I came up with the idea of a fence made from pointed sticks. Each of these sections of fence were glued and tied together with yarn. This made it look organic and rustic... but unfortunately also made them crooked and warped.

...now with points removed.


Repeating the fence sections.


Binding with thread.


Slipping the fence
sections in.

I added little blockade sections to the bases so that the fences could slot nicely into them. I also extended the pins to have little slots where the ends of each fence section could slide in. Talk about engineering!

The completed fence.

And tada... a fence.

A winch!


Bases for the winch.


Fitting in nicely...


Well walls.


Combining the walls
and winch.


Add a roof...


With the leftover papier-mache bricks, I made a well. I added a roof and a winch, which could actually turn!

Final touches

And now it was time to turn my attention to the tree itself.
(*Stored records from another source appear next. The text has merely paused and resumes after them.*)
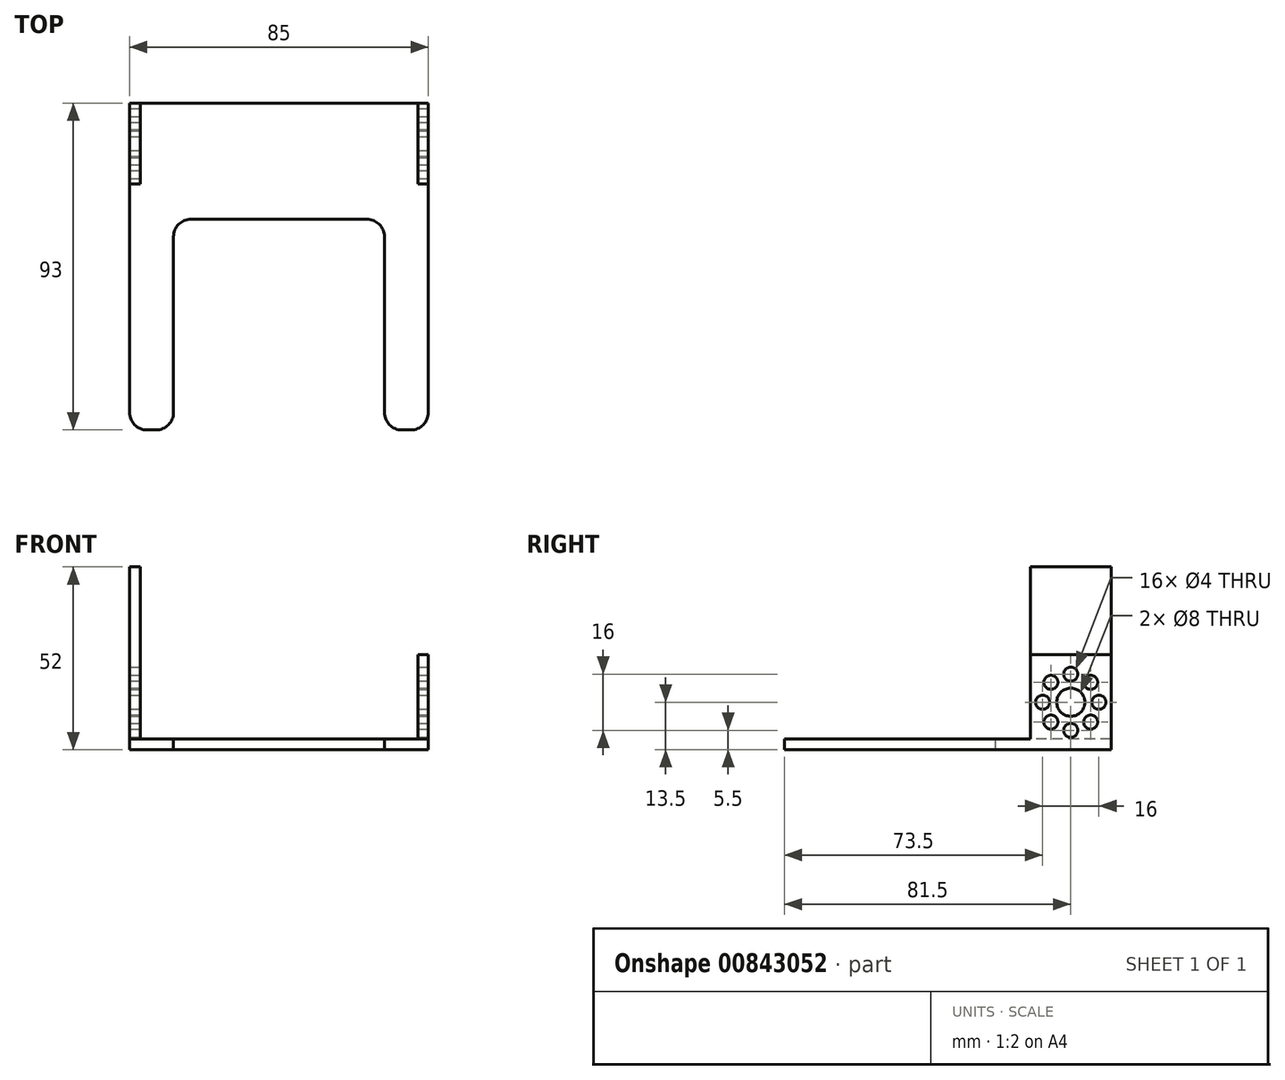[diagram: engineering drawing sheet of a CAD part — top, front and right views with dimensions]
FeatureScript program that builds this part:
annotation { "Feature Type Name" : "Feature", "Feature Type Description" : "" }
export const myFeature = defineFeature(function(context is Context, id is Id, definition is map)
    precondition{}
    {
        {
            var Q0;
            Q0=qCreatedBy(makeId("Top.planeOp"),FACE);
            var sketch = newSketch(context, id + "F0", { "sketchPlane" : qUnion([Q0])});
            skLineSegment(sketch, "E0.bottom", {"start": v(0, 0) * mm, "end": v(85, 0) * mm});
            skLineSegment(sketch, "E0.top", {"start": v(0, 23) * mm, "end": v(85, 23) * mm});
            skLineSegment(sketch, "E0.left", {"start": v(0, 0) * mm, "end": v(0, 23) * mm});
            skLineSegment(sketch, "E0.right", {"start": v(85, 0) * mm, "end": v(85, 23) * mm});
            skLineSegment(sketch, "E1.top", {"start": v(17.5, -10) * mm, "end": v(67.5, -10) * mm});
            skLineSegment(sketch, "E1.left", {"start": v(0, 0) * mm, "end": v(0, -10) * mm});
            skLineSegment(sketch, "E1.right", {"start": v(85, 0) * mm, "end": v(85, -10) * mm});
            skLineSegment(sketch, "E2.top", {"start": v(5, -70) * mm, "end": v(7.5, -70) * mm});
            skLineSegment(sketch, "E2.left", {"start": v(0, -10) * mm, "end": v(0, -65) * mm});
            skLineSegment(sketch, "E2.right", {"start": v(12.5, -15) * mm, "end": v(12.5, -65) * mm});
            skLineSegment(sketch, "E3.top", {"start": v(80, -70) * mm, "end": v(77.5, -70) * mm});
            skLineSegment(sketch, "E3.left", {"start": v(85, -10) * mm, "end": v(85, -65) * mm});
            skLineSegment(sketch, "E3.right", {"start": v(72.5, -15) * mm, "end": v(72.5, -65) * mm});
            skPoint(sketch, "E4.visualSharp", {"position": v(12.5, -70) * mm});
            skArc(sketch, "E4.filletArc", {"start": v(7.5, -70) * mm, "mid": v(11.04, -68.54) * mm, "end": v(12.5, -65) * mm});
            skPoint(sketch, "E5.visualSharp", {"position": v(0, -70) * mm});
            skArc(sketch, "E5.filletArc", {"start": v(0, -65) * mm, "mid": v(1.46, -68.54) * mm, "end": v(5, -70) * mm});
            skPoint(sketch, "E6.visualSharp", {"position": v(72.5, -70) * mm});
            skArc(sketch, "E6.filletArc", {"start": v(72.5, -65) * mm, "mid": v(73.96, -68.54) * mm, "end": v(77.5, -70) * mm});
            skPoint(sketch, "E7.visualSharp", {"position": v(85, -70) * mm});
            skArc(sketch, "E7.filletArc", {"start": v(80, -70) * mm, "mid": v(83.54, -68.54) * mm, "end": v(85, -65) * mm});
            skPoint(sketch, "E8.visualSharp", {"position": v(12.5, -10) * mm});
            skArc(sketch, "E8.filletArc", {"start": v(17.5, -10) * mm, "mid": v(13.96, -11.46) * mm, "end": v(12.5, -15) * mm});
            skPoint(sketch, "E9.visualSharp", {"position": v(72.5, -10) * mm});
            skArc(sketch, "E9.filletArc", {"start": v(72.5, -15) * mm, "mid": v(71.04, -11.46) * mm, "end": v(67.5, -10) * mm});
            skSolve(sketch);
        }
        {
            var Q0;
            Q0=qSketchRegion(id+"F0",true);
            extrude(context, id + "F1", {"entities" : qUnion([Q0]), "depth" : 3 * mm, "offsetDistance" : 25 * mm});
        }
        {
            var Q0;
            Q0=makeQuery(id+"F1.opExtrude","CAP_FACE",FACE,{"disambiguationData":[OSD([sQuery(id+"F0.wireOp",EDGE,"E0.bottom"),sQuery(id+"F0.wireOp",EDGE,"E0.top"),sQuery(id+"F0.wireOp",EDGE,"E0.left"),sQuery(id+"F0.wireOp",EDGE,"E0.right")])],"isStart":false});
            var sketch = newSketch(context, id + "F2", { "sketchPlane" : qUnion([Q0])});
            skLineSegment(sketch, "E10.bottom", {"start": v(0, 23) * mm, "end": v(3, 23) * mm});
            skLineSegment(sketch, "E10.top", {"start": v(0, 0) * mm, "end": v(3, 0) * mm});
            skLineSegment(sketch, "E10.left", {"start": v(0, 23) * mm, "end": v(0, 0) * mm});
            skLineSegment(sketch, "E10.right", {"start": v(3, 23) * mm, "end": v(3, 0) * mm});
            skLineSegment(sketch, "E11.bottom", {"start": v(85, 23) * mm, "end": v(82, 23) * mm});
            skLineSegment(sketch, "E11.top", {"start": v(85, 0) * mm, "end": v(82, 0) * mm});
            skLineSegment(sketch, "E11.left", {"start": v(85, 23) * mm, "end": v(85, 0) * mm});
            skLineSegment(sketch, "E11.right", {"start": v(82, 23) * mm, "end": v(82, 0) * mm});
            skSolve(sketch);
        }
        {
            var Q0;
            Q0=qSketchRegion(id+"F2",true);
            extrude(context, id + "F3", {"entities" : qUnion([Q0]), "operationType" : NewBodyOperationType.ADD, "depth" : 24 * mm, "offsetDistance" : 25 * mm});
        }
        {
            var Q0;
            Q0=makeQuery(id+"F3.opExtrude","CAP_FACE",FACE,{"disambiguationData":[OSD([sQuery(id+"F2.wireOp",EDGE,"E10.bottom"),sQuery(id+"F2.wireOp",EDGE,"E10.top"),sQuery(id+"F2.wireOp",EDGE,"E10.left"),sQuery(id+"F2.wireOp",EDGE,"E10.right")])],"isStart":false});
            var sketch = newSketch(context, id + "F4", { "sketchPlane" : qUnion([Q0])});
            skLineSegment(sketch, "E12.bottom", {"start": v(0, 23) * mm, "end": v(3, 23) * mm});
            skLineSegment(sketch, "E12.top", {"start": v(0, 0) * mm, "end": v(3, 0) * mm});
            skLineSegment(sketch, "E12.left", {"start": v(0, 23) * mm, "end": v(0, 0) * mm});
            skLineSegment(sketch, "E12.right", {"start": v(3, 23) * mm, "end": v(3, 0) * mm});
            skSolve(sketch);
        }
        {
            var Q0;
            Q0=qSketchRegion(id+"F4",true);
            extrude(context, id + "F5", {"entities" : qUnion([Q0]), "operationType" : NewBodyOperationType.ADD, "depth" : 25 * mm, "offsetDistance" : 25 * mm});
        }
        {
            var Q0;
            Q0=makeQuery(id+"F3.boolean.opBoolean","MERGE",FACE,{"derivedFrom":[makeQuery(id+"F1.opExtrude","SWEPT_FACE",FACE,{"disambiguationData":[OSD([sQuery(id+"F0.wireOp",EDGE,"E0.right"),sQuery(id+"F0.wireOp",EDGE,"E1.right"),sQuery(id+"F0.wireOp",EDGE,"E3.left")])]}),makeQuery(id+"F3.opExtrude","SWEPT_FACE",FACE,{"disambiguationData":[OSD([sQuery(id+"F2.wireOp",EDGE,"E11.left")])]})]});
            var sketch = newSketch(context, id + "F6", { "sketchPlane" : qUnion([Q0])});
            skPoint(sketch, "E13.0", {"position": v(0, 27) * mm});
            skPoint(sketch, "E14.0", {"position": v(23, 0) * mm});
            skLineSegment(sketch, "E15", {"start": v(0, 27) * mm, "end": v(23, 0) * mm, "construction": true});
            skLineSegment(sketch, "E16", {"start": v(23, 27) * mm, "end": v(0, 0) * mm, "construction": true});
            skCircle(sketch, "E17", {"center": v(19.5, 13.5) * mm, "radius": 2 * mm});
            skCircle(sketch, "E18.1.0", {"center": v(17.16, 19.16) * mm, "radius": 2 * mm});
            skCircle(sketch, "E18.2.0", {"center": v(11.5, 21.5) * mm, "radius": 2 * mm});
            skCircle(sketch, "E18.3.0", {"center": v(5.84, 19.16) * mm, "radius": 2 * mm});
            skCircle(sketch, "E18.4.0", {"center": v(3.5, 13.5) * mm, "radius": 2 * mm});
            skCircle(sketch, "E18.5.0", {"center": v(5.84, 7.84) * mm, "radius": 2 * mm});
            skCircle(sketch, "E18.6.0", {"center": v(11.5, 5.5) * mm, "radius": 2 * mm});
            skCircle(sketch, "E18.7.0", {"center": v(17.16, 7.84) * mm, "radius": 2 * mm});
            skPoint(sketch, "E18.center", {"position": v(11.5, 13.5) * mm});
            skCircle(sketch, "E19", {"center": v(11.5, 13.5) * mm, "radius": 4 * mm});
            skSolve(sketch);
        }
        {
            var Q0;
            Q0 = qSketchRegion(id + "F6", true);
            extrude(context, id + "F7", {"entities" : qUnion([Q0]), "operationType" : NewBodyOperationType.REMOVE, "oppositeDirection" : true, "depth" : 100 * mm, "offsetDistance" : 25 * mm});
        }
    });
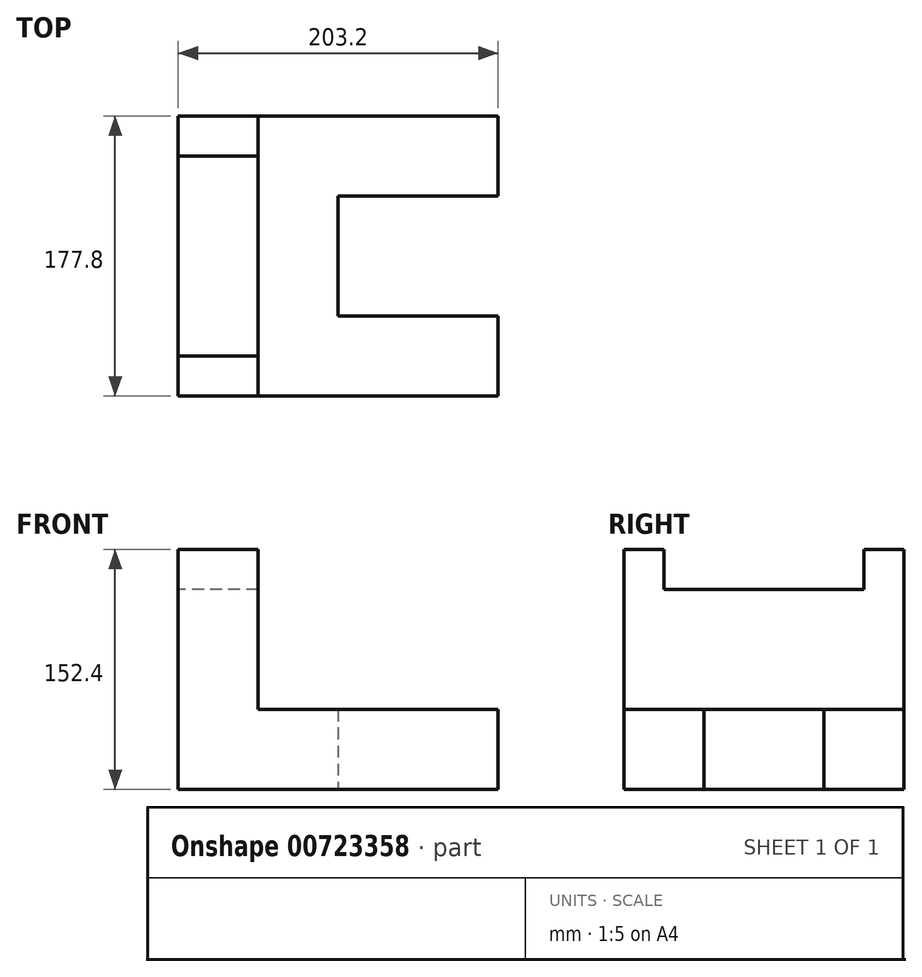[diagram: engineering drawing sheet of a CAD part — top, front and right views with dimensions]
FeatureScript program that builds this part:
annotation { "Feature Type Name" : "Feature", "Feature Type Description" : "" }
export const myFeature = defineFeature(function(context is Context, id is Id, definition is map)
    precondition{}
    {
        {
            var Q0;
            Q0=qCreatedBy(makeId("Front.planeOp"),FACE);
            var sketch = newSketch(context, id + "F0", { "sketchPlane" : qUnion([Q0])});
            skLineSegment(sketch, "E0", {"start": v(-99.25, -26.43) * mm, "end": v(103.95, -26.43) * mm});
            skLineSegment(sketch, "E1", {"start": v(103.95, -26.43) * mm, "end": v(103.95, 24.37) * mm});
            skLineSegment(sketch, "E2", {"start": v(103.95, 24.37) * mm, "end": v(-48.45, 24.37) * mm});
            skLineSegment(sketch, "E3", {"start": v(-48.45, 24.37) * mm, "end": v(-48.45, 100.57) * mm});
            skLineSegment(sketch, "E4", {"start": v(-48.45, 100.57) * mm, "end": v(-99.25, 100.57) * mm});
            skLineSegment(sketch, "E5", {"start": v(-99.25, 100.57) * mm, "end": v(-99.25, -26.43) * mm});
            skSolve(sketch);
        }
        {
            var Q0;
            Q0=makeQuery(id+"F0.imprint","IMPRINT",FACE,{"disambiguationData":[TD([[makeQuery(id+"F0.imprint","IMPRINT",EDGE,{"derivedFrom":sQuery(id+"F0.wireOp",EDGE,"E0")}),1.0]])]});
            extrude(context, id + "F1", {"entities" : qUnion([Q0]), "depth" : 177.8 * mm, "offsetDistance" : 25.4 * mm});
        }
        {
            var Q0;
            Q0=makeQuery(id+"F1.opExtrude","SWEPT_FACE",FACE,{"disambiguationData":[OSD([sQuery(id+"F0.wireOp",EDGE,"E4")])]});
            var sketch = newSketch(context, id + "F2", { "sketchPlane" : qUnion([Q0])});
            skLineSegment(sketch, "E6", {"start": v(-99.25, -177.8) * mm, "end": v(-99.25, -152.4) * mm});
            skLineSegment(sketch, "E7", {"start": v(-99.25, -152.4) * mm, "end": v(-48.45, -152.4) * mm});
            skLineSegment(sketch, "E8", {"start": v(-48.45, -152.4) * mm, "end": v(-48.45, -177.8) * mm});
            skLineSegment(sketch, "E9", {"start": v(-48.45, -177.8) * mm, "end": v(-99.25, -177.8) * mm});
            skSolve(sketch);
        }
        {
            var Q0;
            Q0=makeQuery(id+"F2.imprint","IMPRINT",FACE,{"disambiguationData":[TD([[makeQuery(id+"F2.imprint","IMPRINT",EDGE,{"derivedFrom":sQuery(id+"F2.wireOp",EDGE,"E6")}),-1.0]])]});
            extrude(context, id + "F3", {"entities" : qUnion([Q0]), "operationType" : NewBodyOperationType.ADD, "depth" : 25.4 * mm, "offsetDistance" : 25.4 * mm});
        }
        {
            var Q0;
            Q0=makeQuery(id+"F1.opExtrude","SWEPT_FACE",FACE,{"disambiguationData":[OSD([sQuery(id+"F0.wireOp",EDGE,"E4")])]});
            var sketch = newSketch(context, id + "F4", { "sketchPlane" : qUnion([Q0])});
            skLineSegment(sketch, "E10", {"start": v(-99.25, 0) * mm, "end": v(-48.45, 0) * mm});
            skLineSegment(sketch, "E11", {"start": v(-48.45, 0) * mm, "end": v(-48.45, -25.4) * mm});
            skLineSegment(sketch, "E12", {"start": v(-48.45, -25.4) * mm, "end": v(-99.25, -25.4) * mm});
            skLineSegment(sketch, "E13", {"start": v(-99.25, -25.4) * mm, "end": v(-99.25, 0) * mm});
            skSolve(sketch);
        }
        {
            var Q0;
            Q0=makeQuery(id+"F4.imprint","IMPRINT",FACE,{"disambiguationData":[TD([[makeQuery(id+"F4.imprint","IMPRINT",EDGE,{"derivedFrom":sQuery(id+"F4.wireOp",EDGE,"E10")}),1.0]])]});
            extrude(context, id + "F5", {"entities" : qUnion([Q0]), "operationType" : NewBodyOperationType.ADD, "depth" : 25.4 * mm, "offsetDistance" : 25.4 * mm});
        }
        {
            var Q0;
            Q0=makeQuery(id+"F1.opExtrude","SWEPT_FACE",FACE,{"disambiguationData":[OSD([sQuery(id+"F0.wireOp",EDGE,"E1")])]});
            var sketch = newSketch(context, id + "F6", { "sketchPlane" : qUnion([Q0])});
            skLineSegment(sketch, "E14", {"start": v(-177.8, -1.03) * mm, "end": v(-127, -1.03) * mm});
            skLineSegment(sketch, "E15", {"start": v(0, 0) * mm, "end": v(-50.8, 0) * mm});
            skLineSegment(sketch, "E16", {"start": v(-127, 24.37) * mm, "end": v(-127, -26.43) * mm});
            skLineSegment(sketch, "E17", {"start": v(-127, -26.43) * mm, "end": v(-50.8, -26.43) * mm});
            skLineSegment(sketch, "E18", {"start": v(-50.8, -26.43) * mm, "end": v(-50.8, 24.37) * mm});
            skLineSegment(sketch, "E19", {"start": v(-50.8, 24.37) * mm, "end": v(-127, 24.37) * mm});
            skSolve(sketch);
        }
        {
            var Q0;
            {var subQ2=sQuery(id+"F6.wireOp",EDGE,"E17");Q0=makeQuery(id+"F6.imprint","IMPRINT",FACE,{"disambiguationData":[TD([[makeQuery(id+"F6.imprint","IMPRINT",EDGE,{"derivedFrom":subQ2}),1.0]])]});}
            extrude(context, id + "F7", {"entities" : qUnion([Q0]), "operationType" : NewBodyOperationType.REMOVE, "oppositeDirection" : true, "depth" : 101.6 * mm, "offsetDistance" : 25.4 * mm});
        }
    });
It had lasted so many years, and now I found that a lot of air pockets existed, just by doing a press test at different locations - trunk, roots, branches. I began cutting it open, and filling in the gaps with papier-mache. The process was akin to playing the whack-a-mole game. Every time I thought I'd gotten them all, I found another patch.

Patching the holes.

A week passed, and another. But finally, I covered them all. And then I started covering the ugly newspaper skin with a thin layer of papier-mache. This had the texture of what approximated tree bark. And while I was at it, I added numerous little twigs to the various branches to round out the shape of the entire tree.

Adding a bark covering.


Almost done.


Adding tiny branches
from leftover
pointed sticks.


In all its
unpainted glory.

Once it was dry, it was time to paint. I gave it two coats of acrylic. The first was a matt black which was meant to cover every nook and cranny. The second coat was a glossy brown finish to deliberately make the coloring look uneven in spots.

Starting from
the roots.


Up to the branches.


On the final few days of last year, I began the process of moving house. One of the first things I moved was this tree. I took apart the fence, the pins, and the foundation slabs. And then I got a cabbie friend to do me the favor of transporting these to my new place, where I proceeded to reassemble it right in front of him.

Disassembled.


When my wife came home and saw the final result, she was pretty impressed. She was definitely no longer calling it "ugly and useless".

My beautiful tree, in
my beautiful new
home.

The tree was placed outside my front door in a prominent spot. My new neighbors came by, took pictures and marvelled. My parents dropped by during the Lunar New Year, and voiced their approval. If you don't have Asian parents, you have no clue how huge a deal that was.

Conclusion

That was a pretty Herculean effort on my part. This was not a software project. There were no do-overs if I screwed anything up badly.

However, in other aspects, it was like a software project. In the sense that everything was done iteratively. Every feature was broken down into separate tasks, with subsequent features planned on top of completed features. As of now, this tree is the finest work that these hands have produced.